The Dynamic, like her crew, had picked up a little here and a little there. Really, all it was missing was an Awakened metalmind, but those were expensive—and Starling had never trusted them anyway.

Aditil fiddled with the machinery, checking gauges and aether levels until she got the engine up to full power. Starling leaned against the wall, noting that Nazh had chosen to remain outside. Aditil was new, and he had learned—from painful experience—to ration his time with new crewmembers. Not everyone was comfortable with shades. Indeed, there were some who’d say that bringing one on board your ship was tantamount to suicide.

“So,” Starling said, “this is the . . . third time this week that Captain hasn’t been able to get ahold of you?”

“Sorry, sorry, sorry!” Aditil kept her head low as she worked.

“Want to talk about it?”

“I’ll do better! I need this job, LT. Please. I . . . need to be able to save up enough . . .”

Starling folded her arms, leaning against the metal wall, the cuffs of her manacles peeking out from beneath her jacket.

Aditil worked for a moment longer, but then slumped as she knelt on the floor beside her equipment. She leaned forward, forehead against the engine. A low humming sound came from within the machinery as it used zephyr aether to generate gas, which created pressure which was the basis for powering the ship. The fact that they could also use the zephyr as propellant and for breathable air meant that the Dynamic was spaceworthy. They rarely needed that, as Xisis—the ship’s owner—usually had them do merchant runs through Shadesmar, which had its own atmosphere.

“They’re pictures of your family, aren’t they?” Starling said. “The things you hide whenever I walk past?”

Aditil glanced at her, surprised.

“Can I see them?” Starling asked.

Sheepishly, the young woman fished them out of her pocket and handed them over. Only four photos, depicting a crowded family with . . . seven children? Aditil appeared to be the oldest. Her parents were smiling in every one, wearing the colorful clothing common to people of her planet.

“They didn’t want me to go,” Aditil said. “Said I was too young, even if I’d done the apprenticing. But after . . .” She looked at her hand, pressed flat on the ground, and the cracked aether bud left in the palm. “I couldn’t stay. I took the deal to work for passage offworld, but do you have any idea how much it costs to get back to Dhatri? I didn’t. Stupidly, I left my family. And with them, the one place where anyone has ever wanted me . . .”
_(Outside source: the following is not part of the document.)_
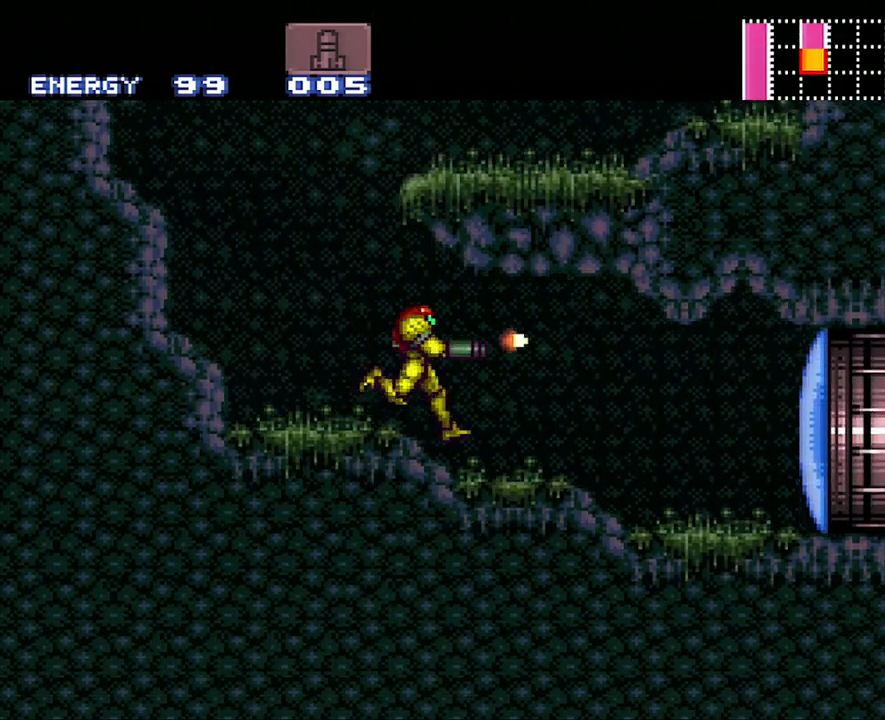
{"buttons": ["A", "DPAD_RIGHT"], "events": [[100, "A", "down"], [100, "DPAD_RIGHT", "up"], [200, "DPAD_RIGHT", "down"]]}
“Hey,” Starling said, kneeling. “You’re wanted here.”

“I shouldn’t be,” Aditil said. “I’ve screwed up every duty I’ve ever been given. You deserve a real engineer, with real experience, and a functional aether.”

“Aditil, you think we can afford a full aetherbound? On this old piece of junk?”

“She’s not a piece of junk.” Aditil put a hand on the engine. “She’s a good ship, LT.”

Now, that was encouraging. You always wanted an engineer who cared about the ship.

“Either way,” Starling said, “you’re a blessing to us here. A fully trained aetherbound?”

“Without a functioning aether.”

“Either way. We get your knowledge, and your skill. You always get the aether working again, when you try.”

“I talk to it,” she said softly. “You can only afford older spores, the kind that tend to be drowsy. I wake it up, that’s all.” She turned away. “I’m broken, LT. Ruined.”

“You can never be ruined,” Starling said, taking her by the hand. “Hey, look at me. Never, ever, Aditil. It’s impossible.” Then she shrugged. “But here, we’re all a little off, eh? We’re family regardless.” Starling had let her jacket sleeves retreat, and Aditil saw the manacles, thought a moment, then nodded.

“Thanks for the pep talk, LT,” Aditil said, pulling away to work at her post. “I’ll stay on it. Won’t let you down.”

“Well, good,” Starling said. “That’s what Captain wants.” She handed back the pictures, then slipped something out of her own inner jacket pocket: an envelope fetched from her room earlier.

Aditil took it with a frown, looking to Starling, then opened it. It took a moment for her to register what was inside. When she did, her eyes widened, and her hand went to her lips, covering a quiet gasp.

One ticket to Dhatri, Aditil’s homeworld.

“But how?” Aditil asked. “Why would you . . .”

“Nobody,” Starling said softly, “on my ship is trapped here. Everybody on my ship has the right to go home. You’re a great engineer, Aditil, and I love having you on this crew. But if there’s another place you feel you need to be, well . . .” She nodded toward the ticket.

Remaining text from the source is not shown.